In the case at bar even if the judge found that Maybury had not endorsed the check when he entered the judgment of acquittal, and that he had, endorsed it when he entered judgment of conviction, I should not agree that the conviction could not stand, unless it appeared that he had relied upon Maybury’s endorsement as a necessary fact in determining to convict. It is impossible to know what he did find as to the endorsement. In his colloquy with counsel at the close of the evidence he said several times that Maybury had endorsed the cheek, yet on the motion to set aside the “verdict” he said that there “wasn’t any evidence he signed the name Abraham Kohl * * * Somebody endorsed Abraham Kohl’s name on the back of the check”; and he concluded by saying that the “inference to be drawn” (was that) “he knew the check was a forged check or he had reason to understand it was a forged check,” and “he should have had knowledge it was a check not properly endorsed by the payee.” It appears to me that there was enough evidence to support a finding of fraudulent “uttering.” The trumped up explanation of a supposititious “Barney who I believed was the rightful payee,” and who asked him to sign Kohl’s name, was surely a sufficient basis for imputing to Maybury the fact that it was not the payee who got the money.

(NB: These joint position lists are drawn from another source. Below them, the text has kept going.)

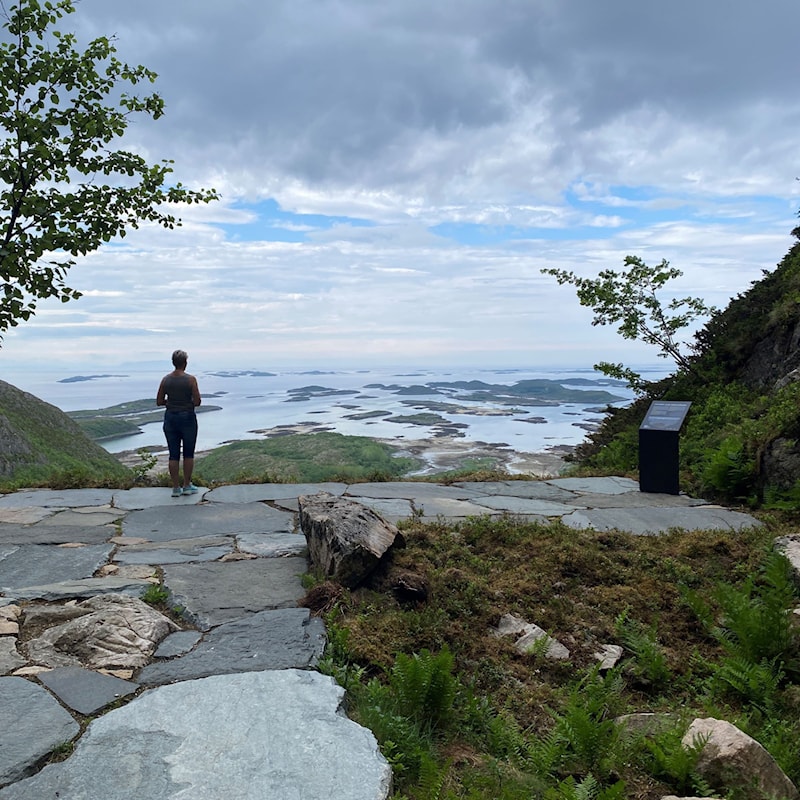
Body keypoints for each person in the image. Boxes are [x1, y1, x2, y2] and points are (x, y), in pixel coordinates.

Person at [156, 349, 202, 497]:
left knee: (173, 454)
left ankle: (176, 488)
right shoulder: (191, 380)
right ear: (185, 363)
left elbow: (159, 401)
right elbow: (197, 401)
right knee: (188, 453)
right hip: (187, 418)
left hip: (170, 418)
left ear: (173, 363)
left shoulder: (165, 380)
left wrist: (170, 402)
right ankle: (187, 485)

Since Judge LUMBARD wishes to reverse the judgment on both Counts and to dismiss them, and Judge FRIENDLY wishes to reverse the judgment on both Counts but to order a new trial on both, we are at an impasse. Although for the reasons I have tried to give I think that the judgment on Count 2 was right, I am willing to go along with Judge FRIENDLY in reversing that judgment and order a new trial. Green v. United States, 355 U.S. 184, 78 S.Ct. 221, 2 L. Ed.2d 199, seems to me to forbid a reversal of the judgment on Count 1, and, as I understand it, Judge FRIENDLY does not insist upon reversing that judgment. Therefore, the result is that the judgment of conviction on Count 2 will be reversed and a new trial ordered, and the judgment on Count 1, from which no appeal was, or could have been taken, will remain unaffected.